* **PROBLEM TO WORK ON**:
Restate the entries word for word, omitting nothing.

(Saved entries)
>>>>>

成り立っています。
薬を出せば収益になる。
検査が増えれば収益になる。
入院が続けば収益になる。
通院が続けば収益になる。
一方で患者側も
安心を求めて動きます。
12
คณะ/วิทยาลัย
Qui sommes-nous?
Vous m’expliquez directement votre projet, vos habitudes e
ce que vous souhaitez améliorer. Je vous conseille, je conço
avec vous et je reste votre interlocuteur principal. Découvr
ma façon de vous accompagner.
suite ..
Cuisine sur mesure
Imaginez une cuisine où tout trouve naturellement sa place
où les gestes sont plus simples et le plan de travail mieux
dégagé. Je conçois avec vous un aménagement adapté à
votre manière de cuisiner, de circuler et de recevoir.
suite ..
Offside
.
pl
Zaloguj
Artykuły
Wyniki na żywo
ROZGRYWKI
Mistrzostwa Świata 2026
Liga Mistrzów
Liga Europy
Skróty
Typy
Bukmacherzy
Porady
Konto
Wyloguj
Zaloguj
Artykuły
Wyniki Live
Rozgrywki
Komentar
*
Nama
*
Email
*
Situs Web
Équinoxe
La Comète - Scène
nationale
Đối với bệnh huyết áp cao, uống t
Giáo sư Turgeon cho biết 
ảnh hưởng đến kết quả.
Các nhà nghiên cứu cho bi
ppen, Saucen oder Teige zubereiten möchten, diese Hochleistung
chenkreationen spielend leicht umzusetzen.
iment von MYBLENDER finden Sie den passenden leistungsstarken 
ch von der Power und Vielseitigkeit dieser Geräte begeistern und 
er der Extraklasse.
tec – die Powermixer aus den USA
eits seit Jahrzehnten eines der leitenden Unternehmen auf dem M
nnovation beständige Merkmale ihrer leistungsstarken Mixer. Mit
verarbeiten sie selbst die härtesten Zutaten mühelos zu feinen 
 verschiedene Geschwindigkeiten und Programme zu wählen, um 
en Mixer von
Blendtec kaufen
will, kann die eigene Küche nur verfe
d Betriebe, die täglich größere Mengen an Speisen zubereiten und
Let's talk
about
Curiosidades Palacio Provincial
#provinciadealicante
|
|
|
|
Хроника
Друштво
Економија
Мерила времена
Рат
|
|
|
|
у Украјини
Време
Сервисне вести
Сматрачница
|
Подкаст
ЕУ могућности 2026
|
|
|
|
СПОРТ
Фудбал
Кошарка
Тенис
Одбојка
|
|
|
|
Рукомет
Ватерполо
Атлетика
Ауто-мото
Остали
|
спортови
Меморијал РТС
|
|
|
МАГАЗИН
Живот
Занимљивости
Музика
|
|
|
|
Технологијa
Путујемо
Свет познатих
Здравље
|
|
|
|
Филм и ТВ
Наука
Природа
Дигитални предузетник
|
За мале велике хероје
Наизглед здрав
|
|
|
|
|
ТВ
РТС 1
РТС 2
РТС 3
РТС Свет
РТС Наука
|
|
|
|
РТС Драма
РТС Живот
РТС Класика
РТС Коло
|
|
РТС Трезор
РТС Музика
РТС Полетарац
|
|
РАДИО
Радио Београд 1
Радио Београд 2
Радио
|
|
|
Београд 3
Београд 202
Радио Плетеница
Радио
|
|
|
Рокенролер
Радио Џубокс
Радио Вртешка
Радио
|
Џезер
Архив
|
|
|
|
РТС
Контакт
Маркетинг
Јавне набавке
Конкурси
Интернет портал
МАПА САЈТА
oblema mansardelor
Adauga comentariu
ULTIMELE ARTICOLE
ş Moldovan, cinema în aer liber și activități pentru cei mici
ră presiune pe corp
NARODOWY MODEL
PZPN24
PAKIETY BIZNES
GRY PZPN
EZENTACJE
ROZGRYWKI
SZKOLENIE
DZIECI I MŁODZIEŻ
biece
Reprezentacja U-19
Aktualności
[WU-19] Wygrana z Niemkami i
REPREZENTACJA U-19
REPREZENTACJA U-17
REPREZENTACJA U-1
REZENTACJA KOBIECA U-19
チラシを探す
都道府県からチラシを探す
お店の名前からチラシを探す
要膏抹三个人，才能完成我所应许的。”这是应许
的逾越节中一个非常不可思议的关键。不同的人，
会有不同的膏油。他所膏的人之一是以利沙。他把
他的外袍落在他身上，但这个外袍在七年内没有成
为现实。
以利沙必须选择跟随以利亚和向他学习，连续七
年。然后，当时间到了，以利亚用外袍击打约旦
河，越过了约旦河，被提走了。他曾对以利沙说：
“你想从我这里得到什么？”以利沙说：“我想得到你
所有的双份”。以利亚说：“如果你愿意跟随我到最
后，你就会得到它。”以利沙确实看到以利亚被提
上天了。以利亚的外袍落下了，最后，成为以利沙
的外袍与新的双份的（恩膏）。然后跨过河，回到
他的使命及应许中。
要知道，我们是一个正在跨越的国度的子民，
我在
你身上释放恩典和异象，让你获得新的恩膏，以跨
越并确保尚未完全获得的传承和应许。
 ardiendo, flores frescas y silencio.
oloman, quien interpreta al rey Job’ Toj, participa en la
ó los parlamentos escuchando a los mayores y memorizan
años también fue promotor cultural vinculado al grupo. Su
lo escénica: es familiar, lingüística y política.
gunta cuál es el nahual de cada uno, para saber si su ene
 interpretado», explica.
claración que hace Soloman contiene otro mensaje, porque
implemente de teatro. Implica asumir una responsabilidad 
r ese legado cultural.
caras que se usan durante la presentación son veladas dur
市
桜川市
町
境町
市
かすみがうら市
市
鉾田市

<<<<<

* **RESPONSE TO THIS TASK**:
成り立っています。
薬を出せば収益になる。
検査が増えれば収益になる。
入院が続けば収益になる。
通院が続けば収益になる。
一方で患者側も
安心を求めて動きます。
12
คณะ/วิทยาลัย
Qui sommes-nous?
Vous m’expliquez directement votre projet, vos habitudes e
ce que vous souhaitez améliorer. Je vous conseille, je conço
avec vous et je reste votre interlocuteur principal. Découvr
ma façon de vous accompagner.
suite ..
Cuisine sur mesure
Imaginez une cuisine où tout trouve naturellement sa place
où les gestes sont plus simples et le plan de travail mieux
dégagé. Je conçois avec vous un aménagement adapté à
votre manière de cuisiner, de circuler et de recevoir.
suite ..
Offside
.
pl
Zaloguj
Artykuły
Wyniki na żywo
ROZGRYWKI
Mistrzostwa Świata 2026
Liga Mistrzów
Liga Europy
Skróty
Typy
Bukmacherzy
Porady
Konto
Wyloguj
Zaloguj
Artykuły
Wyniki Live
Rozgrywki
Komentar
*
Nama
*
Email
*
Situs Web
Équinoxe
La Comète - Scène
nationale
Đối với bệnh huyết áp cao, uống t
Giáo sư Turgeon cho biết 
ảnh hưởng đến kết quả.
Các nhà nghiên cứu cho bi
ppen, Saucen oder Teige zubereiten möchten, diese Hochleistung
chenkreationen spielend leicht umzusetzen.
iment von MYBLENDER finden Sie den passenden leistungsstarken 
ch von der Power und Vielseitigkeit dieser Geräte begeistern und 
er der Extraklasse.
tec – die Powermixer aus den USA
eits seit Jahrzehnten eines der leitenden Unternehmen auf dem M
nnovation beständige Merkmale ihrer leistungsstarken Mixer. Mit
verarbeiten sie selbst die härtesten Zutaten mühelos zu feinen 
 verschiedene Geschwindigkeiten und Programme zu wählen, um 
en Mixer von
Blendtec kaufen
will, kann die eigene Küche nur verfe
d Betriebe, die täglich größere Mengen an Speisen zubereiten und
Let's talk
about
Curiosidades Palacio Provincial
#provinciadealicante
|
|
|
|
Хроника
Друштво
Економија
Мерила времена
Рат
|
|
|
|
у Украјини
Време
Сервисне вести
Сматрачница
|
Подкаст
ЕУ могућности 2026
|
|
|
|
СПОРТ
Фудбал
Кошарка
Тенис
Одбојка
|
|
|
|
Рукомет
Ватерполо
Атлетика
Ауто-мото
Остали
|
спортови
Меморијал РТС
|
|
|
МАГАЗИН
Живот
Занимљивости
Музика
|
|
|
|
Технологијa
Путујемо
Свет познатих
Здравље
|
|
|
|
Филм и ТВ
Наука
Природа
Дигитални предузетник
|
За мале велике хероје
Наизглед здрав
|
|
|
|
|
ТВ
РТС 1
РТС 2
РТС 3
РТС Свет
РТС Наука
|
|
|
|
РТС Драма
РТС Живот
РТС Класика
РТС Коло
|
|
РТС Трезор
РТС Музика
РТС Полетарац
|
|
РАДИО
Радио Београд 1
Радио Београд 2
Радио
|
|
|
Београд 3
Београд 202
Радио Плетеница
Радио
|
|
|
Рокенролер
Радио Џубокс
Радио Вртешка
Радио
|
Џезер
Архив
|
|
|
|
РТС
Контакт
Маркетинг
Јавне набавке
Конкурси
Интернет портал
МАПА САЈТА
oblema mansardelor
Adauga comentariu
ULTIMELE ARTICOLE
ş Moldovan, cinema în aer liber și activități pentru cei mici
ră presiune pe corp
NARODOWY MODEL
PZPN24
PAKIETY BIZNES
GRY PZPN
EZENTACJE
ROZGRYWKI
SZKOLENIE
DZIECI I MŁODZIEŻ
biece
Reprezentacja U-19
Aktualności
[WU-19] Wygrana z Niemkami i
REPREZENTACJA U-19
REPREZENTACJA U-17
REPREZENTACJA U-1
REZENTACJA KOBIECA U-19
チラシを探す
都道府県からチラシを探す
お店の名前からチラシを探す
要膏抹三个人，才能完成我所应许的。”这是应许
的逾越节中一个非常不可思议的关键。不同的人，
会有不同的膏油。他所膏的人之一是以利沙。他把
他的外袍落在他身上，但这个外袍在七年内没有成
为现实。
以利沙必须选择跟随以利亚和向他学习，连续七
年。然后，当时间到了，以利亚用外袍击打约旦
河，越过了约旦河，被提走了。他曾对以利沙说：
“你想从我这里得到什么？”以利沙说：“我想得到你
所有的双份”。以利亚说：“如果你愿意跟随我到最
后，你就会得到它。”以利沙确实看到以利亚被提
上天了。以利亚的外袍落下了，最后，成为以利沙
的外袍与新的双份的（恩膏）。然后跨过河，回到
他的使命及应许中。
要知道，我们是一个正在跨越的国度的子民，
我在
你身上释放恩典和异象，让你获得新的恩膏，以跨
越并确保尚未完全获得的传承和应许。
 ardiendo, flores frescas y silencio.
oloman, quien interpreta al rey Job’ Toj, participa en la
ó los parlamentos escuchando a los mayores y memorizan
años también fue promotor cultural vinculado al grupo. Su
lo escénica: es familiar, lingüística y política.
gunta cuál es el nahual de cada uno, para saber si su ene
 interpretado», explica.
claración que hace Soloman contiene otro mensaje, porque
implemente de teatro. Implica asumir una responsabilidad 
r ese legado cultural.
caras que se usan durante la presentación son veladas dur
市
桜川市
町
境町
市
かすみがうら市
市
鉾田市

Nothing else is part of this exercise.